Her mother helps her out.
(MOTHER SCRATCHING)
GAMBA 20
There are good days too. Patricia says Kimberly remembers nice moments of the past sometimes.
Kimberly laughs
Cuesta
Te estás riendo silly? Qué te causó gracia, qué te acordaste? Ella cuando se acuerda de algo, se ríe, no sé de qué, como no puede avisar…
(Are you laughing silly?

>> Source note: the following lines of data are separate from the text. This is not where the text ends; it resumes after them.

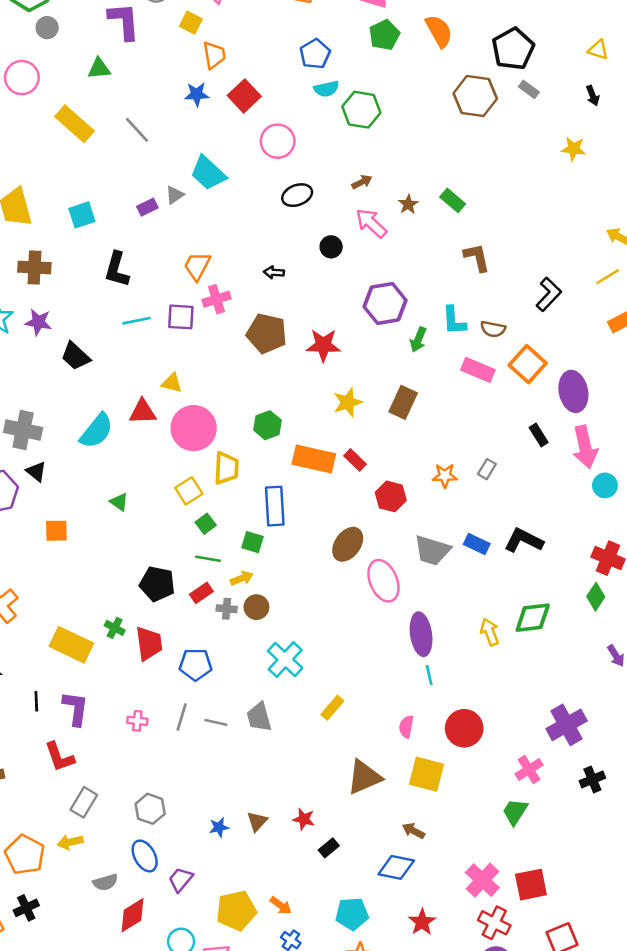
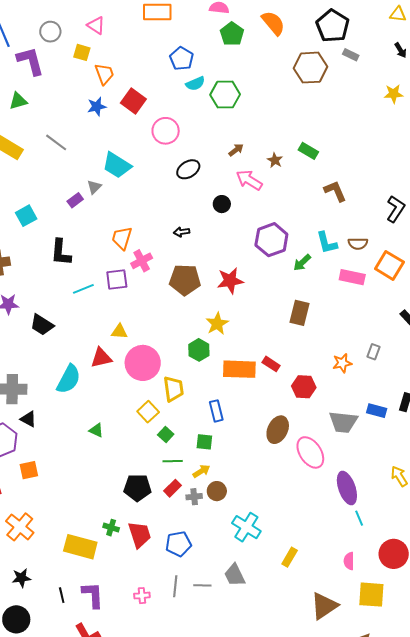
green arrow: (418, 340) -> (302, 263), turned 36
yellow star: (348, 402) -> (217, 324), moved
blue rectangle: (275, 506) -> (216, 411), size x0.7
orange square: (56, 531) -> (29, 470), moved

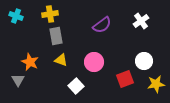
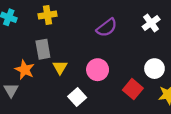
gray rectangle: (56, 36) -> (43, 49), moved
yellow triangle: (61, 60) -> (60, 67), turned 40
red square: (125, 79) -> (133, 89), turned -30

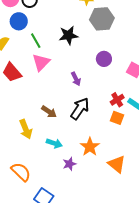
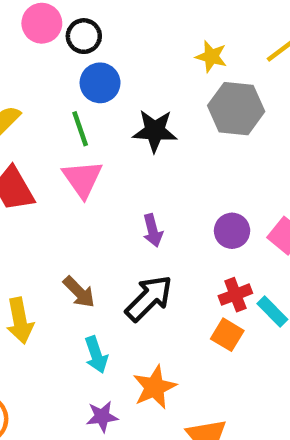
blue circle: (19, 21) -> (100, 83), moved
purple circle: (104, 59) -> (232, 231), moved
pink triangle: (41, 62) -> (82, 179), turned -30
cyan arrow: (54, 143) -> (96, 355), moved, turned 42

What is making you laugh? What did you remember? When she remembers something, she laughs).
FADE
GAMBA 21
She hopes that the next available kidney is A positive. But AB and O positive are also a good match for Kimberly. She anxiously waits for the call… How anxious? She has to switch to her native Spanish to explain…
Patricia Cuesta
Cuando mi teléfono suena y veo Mt Sinai mi corazón late más rápido.
(When my phone rings and the number is from Mt. Sinai… her heart beats faster)
GAMBA 22
When the phone rings with a number from Mt. Sinai, Patricia says, her heart races.
And until they get that call, they are not willing to give up.